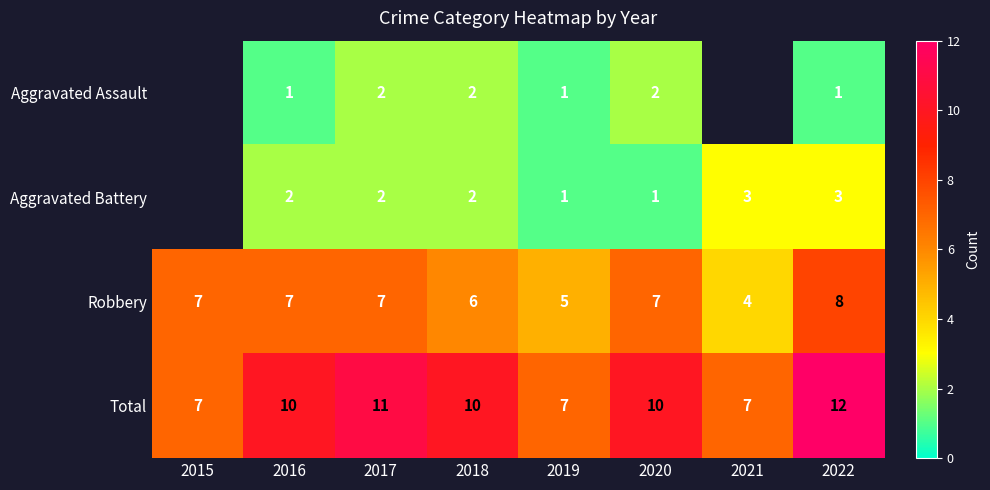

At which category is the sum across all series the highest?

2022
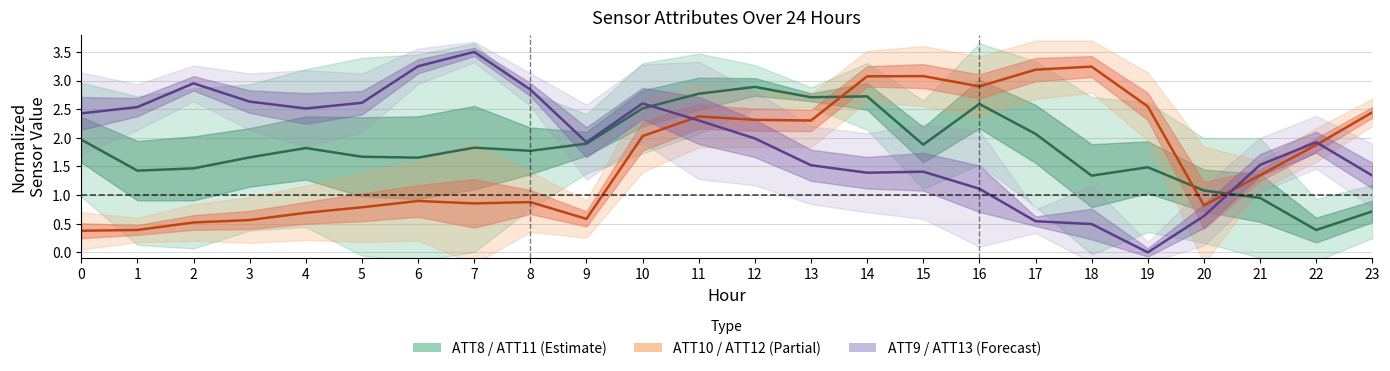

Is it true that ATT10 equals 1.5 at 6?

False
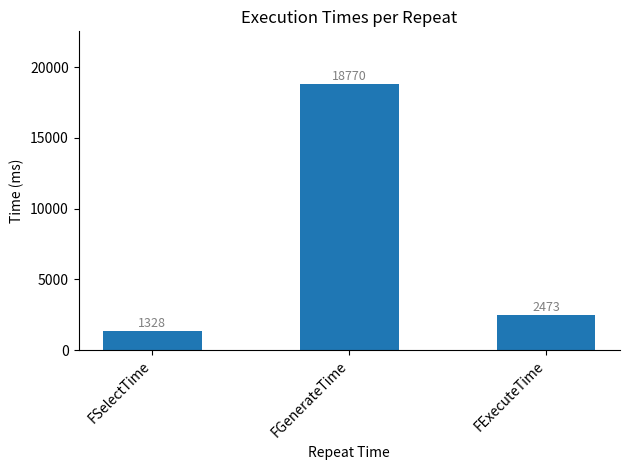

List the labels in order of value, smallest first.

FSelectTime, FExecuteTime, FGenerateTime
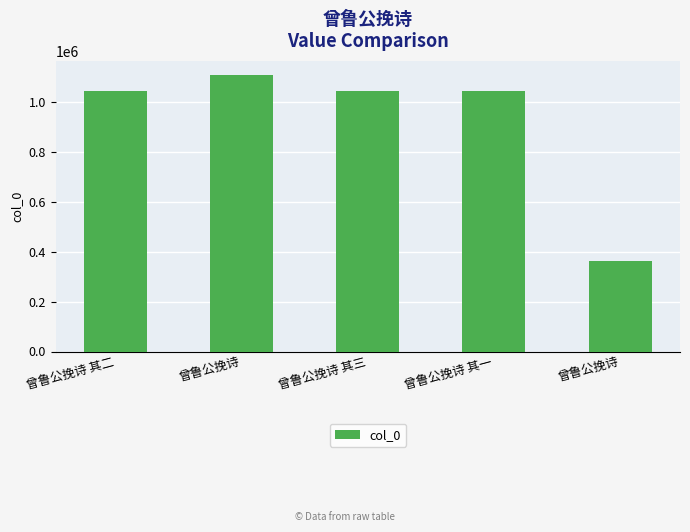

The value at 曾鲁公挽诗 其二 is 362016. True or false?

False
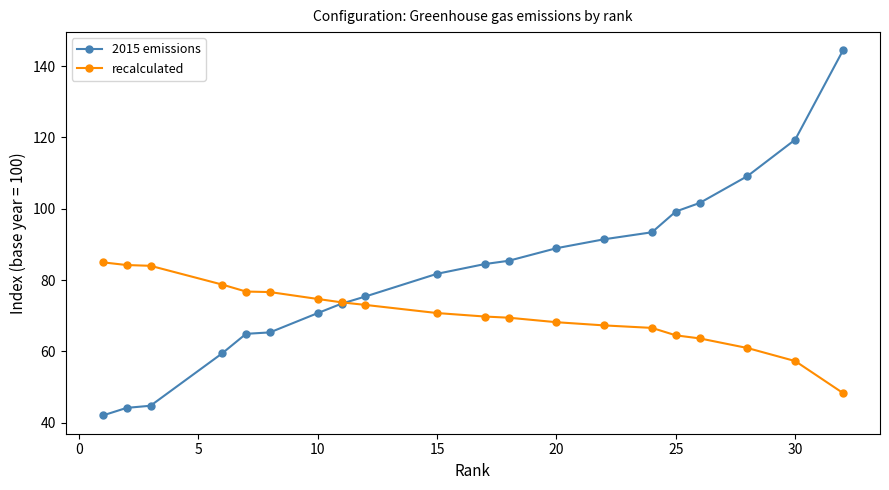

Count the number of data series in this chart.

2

● **Your task**: Reproduce the lines above verbatim, omitting the pictures.

● **Output below**:
At which category is the sum across all series the highest?

2022

Is it true that ATT10 equals 1.5 at 6?

False

List the labels in order of value, smallest first.

FSelectTime, FExecuteTime, FGenerateTime

The value at 曾鲁公挽诗 其二 is 362016. True or false?

False

Count the number of data series in this chart.

2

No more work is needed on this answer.